Niespełna trzy lata temu gwiazda serialu „Już nie żyjesz” wyznała, że zdiagnozowano u niej stwardnienie rozsiane. Christina Applegate co jakiś czas dzieli się z fanami szczegółami na temat swojego stanu zdrowia. W nowym odcinku uruchomionego niedawno podcastu „MeSsy” aktorka ujawniła, że ostatnio choroba boleśnie dała o sobie znać, utrudniając jej poruszanie się. „Myślałam, że dla moich nóg to definitywny koniec” – wyznała zdobywczyni nagrody Emmy.

REKLAMA

Latem 2021 roku Christina Applegate ujawniła, że zmaga się ze stwardnieniem rozsianym - nieuleczalną chorobą ośrodkowego układu nerwowego. Schorzenie to powoduje zakłócenie przepływu informacji pomiędzy mózgiem a ciałem, często prowadząc do niepełnosprawności.

52-letnia aktorka wielokrotnie wypowiadała się publicznie na temat walki z tą niezwykle trudną i nieprzewidywalną chorobą. W jednym z wywiadów Applegate przyznała, że jej każdy dzień "wygląda beznadziejnie". Najprostsze czynności, takie jak podnoszenie rzeczy czy schodzenie po schodach sprawiają mi trudność - powiedziała.

Aktorka: Jestem trudną pacjentką

Gwiazda ujawniła niedawno, że lekarze wykryli 30 nowych zmian demielinizacyjnych w jej mózgu. Aktorka przyznała również, że jest trudną pacjentką, bo gdy ma atak bólu, zamiast rozciągać mięśnie, wraca do łóżka.

Tak bardzo tego nienawidzę. Jestem za to na siebie wściekła, ale nie potrafię tego przezwyciężyć - zdradziła Applegate w rozmowie z Daxem Shepardem.

Z kolei goszcząc w programie "Good Morning America" gwiazda porównała swoje obecne życie do piekła. Jak podkreśliła, ulgę w cierpieniu przynosi jej ogrom wsparcia, jakie otrzymuje zarówno od bliskich, jak i obcych osób. To naprawdę niesamowite i jestem za to bardzo wdzięczna - zaznaczyła czterokrotnie nominowana do Złotego Globu aktorka.

Applegate: Myślałam, że dla moich nóg to definitywny koniec

Na początku marca Applegate wraz z koleżanką po fachu Jamie-Lynn Sigler uruchomiła podcast zatytułowany "MeSsy". W swoim programie panie opowiadają o własnych doświadczeniach związanych z chorobą. U młodszej o dekadę gwiazdy "Rodziny Soprano" stwardnienie rozsiane zdiagnozowano, gdy miała zaledwie 20 lat.
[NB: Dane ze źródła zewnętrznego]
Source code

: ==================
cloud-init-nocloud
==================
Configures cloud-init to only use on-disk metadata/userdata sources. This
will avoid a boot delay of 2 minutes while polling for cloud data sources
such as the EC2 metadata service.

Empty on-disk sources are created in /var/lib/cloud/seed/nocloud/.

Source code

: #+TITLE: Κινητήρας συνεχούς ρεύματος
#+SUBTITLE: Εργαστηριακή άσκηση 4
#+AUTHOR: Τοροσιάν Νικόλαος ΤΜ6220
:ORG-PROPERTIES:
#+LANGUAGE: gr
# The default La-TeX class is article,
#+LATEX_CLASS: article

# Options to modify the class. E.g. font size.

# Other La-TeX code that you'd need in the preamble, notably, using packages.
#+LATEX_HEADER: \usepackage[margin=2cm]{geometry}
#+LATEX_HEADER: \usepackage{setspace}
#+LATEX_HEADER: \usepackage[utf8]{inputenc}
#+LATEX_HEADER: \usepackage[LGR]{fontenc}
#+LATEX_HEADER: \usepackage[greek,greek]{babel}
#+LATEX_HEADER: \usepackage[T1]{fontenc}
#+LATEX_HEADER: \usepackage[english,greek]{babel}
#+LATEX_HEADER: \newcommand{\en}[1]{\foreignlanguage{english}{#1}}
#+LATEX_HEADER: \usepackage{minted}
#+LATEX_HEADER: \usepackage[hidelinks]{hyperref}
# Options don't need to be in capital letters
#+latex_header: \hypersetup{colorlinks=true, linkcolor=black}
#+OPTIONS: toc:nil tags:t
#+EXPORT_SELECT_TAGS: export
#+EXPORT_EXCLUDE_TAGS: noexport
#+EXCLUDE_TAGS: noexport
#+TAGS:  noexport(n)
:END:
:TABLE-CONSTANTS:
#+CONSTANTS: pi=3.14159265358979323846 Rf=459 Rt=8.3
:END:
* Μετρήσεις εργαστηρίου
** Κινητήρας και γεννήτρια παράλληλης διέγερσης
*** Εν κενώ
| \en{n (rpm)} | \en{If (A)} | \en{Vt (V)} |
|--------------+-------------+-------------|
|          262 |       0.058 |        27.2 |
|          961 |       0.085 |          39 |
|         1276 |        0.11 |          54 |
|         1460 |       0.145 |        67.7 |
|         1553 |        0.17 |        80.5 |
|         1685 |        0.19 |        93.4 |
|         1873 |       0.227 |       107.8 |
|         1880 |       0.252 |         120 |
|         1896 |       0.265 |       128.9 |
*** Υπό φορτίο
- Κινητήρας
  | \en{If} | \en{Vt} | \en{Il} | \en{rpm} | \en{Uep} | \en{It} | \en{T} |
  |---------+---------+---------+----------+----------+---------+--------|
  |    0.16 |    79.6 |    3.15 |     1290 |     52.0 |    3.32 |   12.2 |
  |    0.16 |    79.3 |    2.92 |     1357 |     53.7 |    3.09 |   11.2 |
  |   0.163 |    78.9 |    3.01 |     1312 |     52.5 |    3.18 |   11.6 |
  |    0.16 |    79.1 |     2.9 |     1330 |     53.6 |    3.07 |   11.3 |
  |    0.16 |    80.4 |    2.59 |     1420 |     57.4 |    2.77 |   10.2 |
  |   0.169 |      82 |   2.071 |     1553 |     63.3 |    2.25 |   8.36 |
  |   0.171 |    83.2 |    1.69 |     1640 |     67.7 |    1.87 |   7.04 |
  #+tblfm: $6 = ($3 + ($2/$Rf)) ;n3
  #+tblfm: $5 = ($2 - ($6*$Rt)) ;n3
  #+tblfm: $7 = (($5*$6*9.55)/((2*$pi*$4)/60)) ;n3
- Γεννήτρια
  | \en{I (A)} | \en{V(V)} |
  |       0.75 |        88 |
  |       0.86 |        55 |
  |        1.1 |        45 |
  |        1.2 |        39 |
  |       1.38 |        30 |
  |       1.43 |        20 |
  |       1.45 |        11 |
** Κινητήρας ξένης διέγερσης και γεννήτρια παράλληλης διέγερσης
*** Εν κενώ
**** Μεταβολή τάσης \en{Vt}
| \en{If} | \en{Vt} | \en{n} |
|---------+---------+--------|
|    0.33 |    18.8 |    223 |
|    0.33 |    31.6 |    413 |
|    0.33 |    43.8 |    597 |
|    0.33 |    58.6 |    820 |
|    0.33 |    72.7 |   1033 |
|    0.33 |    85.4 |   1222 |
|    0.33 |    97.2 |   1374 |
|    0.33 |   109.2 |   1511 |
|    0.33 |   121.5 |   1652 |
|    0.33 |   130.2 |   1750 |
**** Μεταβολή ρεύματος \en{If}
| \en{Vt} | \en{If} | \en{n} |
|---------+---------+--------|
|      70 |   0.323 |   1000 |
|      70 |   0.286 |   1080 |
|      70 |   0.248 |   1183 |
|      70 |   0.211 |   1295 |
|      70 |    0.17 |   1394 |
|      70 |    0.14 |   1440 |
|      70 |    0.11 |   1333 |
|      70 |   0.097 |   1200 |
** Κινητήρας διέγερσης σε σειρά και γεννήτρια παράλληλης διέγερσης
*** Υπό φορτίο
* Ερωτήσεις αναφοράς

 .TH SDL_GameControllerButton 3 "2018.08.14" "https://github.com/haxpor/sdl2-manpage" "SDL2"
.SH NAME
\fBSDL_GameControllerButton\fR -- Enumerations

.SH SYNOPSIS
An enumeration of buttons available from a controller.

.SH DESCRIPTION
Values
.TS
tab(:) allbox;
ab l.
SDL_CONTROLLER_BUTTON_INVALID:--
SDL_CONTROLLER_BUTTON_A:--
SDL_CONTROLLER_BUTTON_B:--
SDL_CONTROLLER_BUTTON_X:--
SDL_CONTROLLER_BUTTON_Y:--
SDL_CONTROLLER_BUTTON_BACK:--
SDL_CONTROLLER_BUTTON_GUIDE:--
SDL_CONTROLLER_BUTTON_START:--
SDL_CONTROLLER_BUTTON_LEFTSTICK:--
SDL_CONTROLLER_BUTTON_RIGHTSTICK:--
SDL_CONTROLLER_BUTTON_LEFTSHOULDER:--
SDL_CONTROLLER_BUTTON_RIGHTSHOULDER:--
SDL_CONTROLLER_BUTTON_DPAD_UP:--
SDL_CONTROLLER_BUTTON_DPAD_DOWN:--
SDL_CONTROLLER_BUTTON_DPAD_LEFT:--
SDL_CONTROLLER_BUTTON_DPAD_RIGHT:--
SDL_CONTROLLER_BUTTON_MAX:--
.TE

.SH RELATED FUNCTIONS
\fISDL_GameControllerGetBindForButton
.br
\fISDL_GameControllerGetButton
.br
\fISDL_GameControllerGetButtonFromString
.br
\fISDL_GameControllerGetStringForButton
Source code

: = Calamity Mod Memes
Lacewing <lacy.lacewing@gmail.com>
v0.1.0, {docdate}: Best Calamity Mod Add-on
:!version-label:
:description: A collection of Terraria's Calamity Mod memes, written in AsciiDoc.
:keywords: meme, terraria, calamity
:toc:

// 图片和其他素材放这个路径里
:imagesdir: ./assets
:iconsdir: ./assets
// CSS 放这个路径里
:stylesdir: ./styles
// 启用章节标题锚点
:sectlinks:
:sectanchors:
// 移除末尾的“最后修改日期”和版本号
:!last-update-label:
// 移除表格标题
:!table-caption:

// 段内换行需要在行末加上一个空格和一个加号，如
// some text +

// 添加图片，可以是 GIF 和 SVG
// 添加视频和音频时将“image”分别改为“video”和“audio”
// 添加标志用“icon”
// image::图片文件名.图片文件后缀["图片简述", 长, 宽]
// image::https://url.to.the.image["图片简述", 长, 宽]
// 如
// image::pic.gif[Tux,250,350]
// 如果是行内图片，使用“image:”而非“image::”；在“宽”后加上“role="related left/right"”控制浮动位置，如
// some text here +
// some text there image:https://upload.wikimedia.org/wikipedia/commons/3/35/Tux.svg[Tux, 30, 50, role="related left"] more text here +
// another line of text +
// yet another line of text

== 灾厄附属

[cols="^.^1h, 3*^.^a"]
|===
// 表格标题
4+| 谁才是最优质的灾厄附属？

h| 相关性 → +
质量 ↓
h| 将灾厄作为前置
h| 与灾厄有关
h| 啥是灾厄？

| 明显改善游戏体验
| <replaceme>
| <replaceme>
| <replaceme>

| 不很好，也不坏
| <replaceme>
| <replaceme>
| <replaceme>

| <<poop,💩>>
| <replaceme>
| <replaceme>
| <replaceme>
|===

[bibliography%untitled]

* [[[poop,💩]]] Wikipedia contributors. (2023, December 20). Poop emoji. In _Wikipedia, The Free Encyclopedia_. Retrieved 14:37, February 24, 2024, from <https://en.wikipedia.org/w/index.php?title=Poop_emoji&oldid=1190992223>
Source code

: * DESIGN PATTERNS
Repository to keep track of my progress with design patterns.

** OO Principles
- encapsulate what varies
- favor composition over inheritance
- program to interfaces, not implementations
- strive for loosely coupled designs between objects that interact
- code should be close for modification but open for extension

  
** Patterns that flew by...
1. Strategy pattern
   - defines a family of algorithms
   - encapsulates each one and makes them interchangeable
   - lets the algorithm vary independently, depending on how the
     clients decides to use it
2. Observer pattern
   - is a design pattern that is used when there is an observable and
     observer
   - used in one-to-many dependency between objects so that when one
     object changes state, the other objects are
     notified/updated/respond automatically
W nowym odcinku podcastu Applegate ujawniła, że ostatnio choroba boleśnie dała o sobie znać, utrudniając jej poruszanie się. Zaczęłam odczuwać potwornie silny ból w nogach. Nie byłam w stanie pójść do łazienki bez lęku, że za chwilę upadnę. Towarzyszyło temu nienośne mrowienie i dreszcze. Myślałam, że dla moich nóg to definitywny koniec. Nie wiedziałam, co się dzieje, nie mogłam sprawić, by przestały boleć - wyznała gwiazda.

Jakby tego było mało, aktorka zaczęła uskarżać się na problemy z oczami. Nie spałam od 24 godzin, ponieważ moje oko robi coś dziwnego. Za każdym razem, gdy przymykam powieki, chcąc zasnąć, prawe oko jakby się przesuwa. Trochę się tym martwię - powiedziała Applegate. Możliwe, że jej dolegliwości wynikają z zaburzeń ustawienia i ruchomości gałek ocznych, które należą do częstych symptomów stwardnienia rozsianego.

Rzecznik aktorki przekazał wszelako magazynowi "People", iż wspomniane niepokojące objawy pojawiły się u gwiazdy kilka miesięcy temu, gdy nagrywano najnowszy odcinek podcastu. Applegate obecnie czuje się znacznie lepiej.